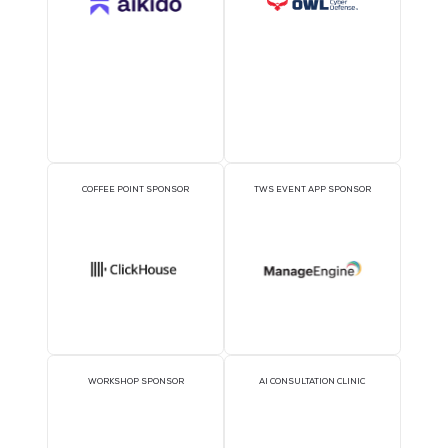
1TWS - Official
Delegate Sponsor
EXECUTIVE LUNCHEON
GOLD SPONSORS
SPONSORS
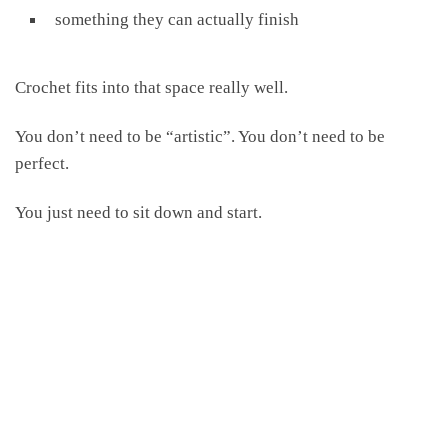
something they can actually finish
Crochet fits into that space really well.
You don’t need to be “artistic”. You don’t need to be
perfect.
You just need to sit down and start.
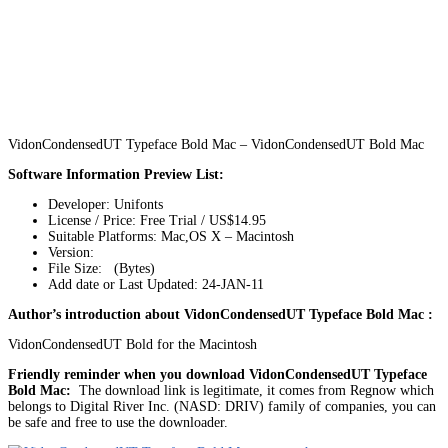
VidonCondensedUT Typeface Bold Mac – VidonCondensedUT Bold Mac
Software Information Preview List:
Developer: Unifonts
License / Price: Free Trial / US$14.95
Suitable Platforms: Mac,OS X – Macintosh
Version:
File Size: (Bytes)
Add date or Last Updated: 24-JAN-11
Author’s introduction about VidonCondensedUT Typeface Bold Mac :
VidonCondensedUT Bold for the Macintosh
Friendly reminder when you download VidonCondensedUT Typeface
Bold Mac:
The download link is legitimate, it comes from Regnow which
belongs to Digital River Inc. (NASD: DRIV) family of companies, you can
be safe and free to use the downloader.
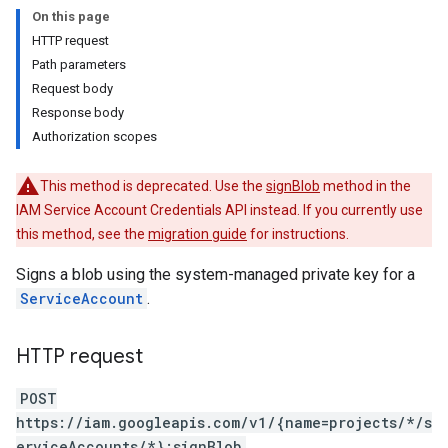
On this page
HTTP request
.keys
Path parameters
.operations
Request body
s.scimTenants
Response body
s.scimTenants.tokens
Authorization scopes
This method is deprecated. Use the
signBlob
method in the
IAM Service Account Credentials API instead. If you currently use
this method, see the
migration guide
for instructions.
entials
Pools
Signs a blob using the system-managed private key for a
tyPools.namespaces
ServiceAccount
.
tyPools.namespaces.managedIdentities
Pools.operations
HTTP request
Pools.providers
Pools.providers.keys
POST
Pools.providers.operations
https://iam.googleapis.com/v1/{name=projects/*/s
erviceAccounts/*}:signBlob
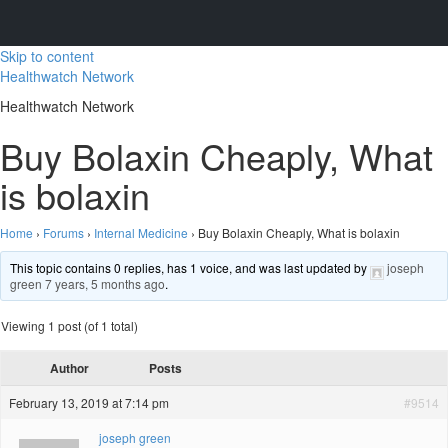
Skip to content
Healthwatch Network
Healthwatch Network
Buy Bolaxin Cheaply, What
is bolaxin
Home
›
Forums
›
Internal Medicine
›
Buy Bolaxin Cheaply, What is bolaxin
This topic contains 0 replies, has 1 voice, and was last updated by
joseph
green
7 years, 5 months ago
.
Viewing 1 post (of 1 total)
Author
Posts
February 13, 2019 at 7:14 pm
#9514
joseph green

Problem to work on:
The response should hold only an exact retyping of the lines from the beginning of the data through the line containing "The download link", both ends kept, pictures omitted.

Result of the exercise:
1TWS - Official
Delegate Sponsor
EXECUTIVE LUNCHEON
GOLD SPONSORS
SPONSORS
something they can actually finish
Crochet fits into that space really well.
You don’t need to be “artistic”. You don’t need to be
perfect.
You just need to sit down and start.
VidonCondensedUT Typeface Bold Mac – VidonCondensedUT Bold Mac
Software Information Preview List:
Developer: Unifonts
License / Price: Free Trial / US$14.95
Suitable Platforms: Mac,OS X – Macintosh
Version:
File Size: (Bytes)
Add date or Last Updated: 24-JAN-11
Author’s introduction about VidonCondensedUT Typeface Bold Mac :
VidonCondensedUT Bold for the Macintosh
Friendly reminder when you download VidonCondensedUT Typeface
Bold Mac:
The download link is legitimate, it comes from Regnow which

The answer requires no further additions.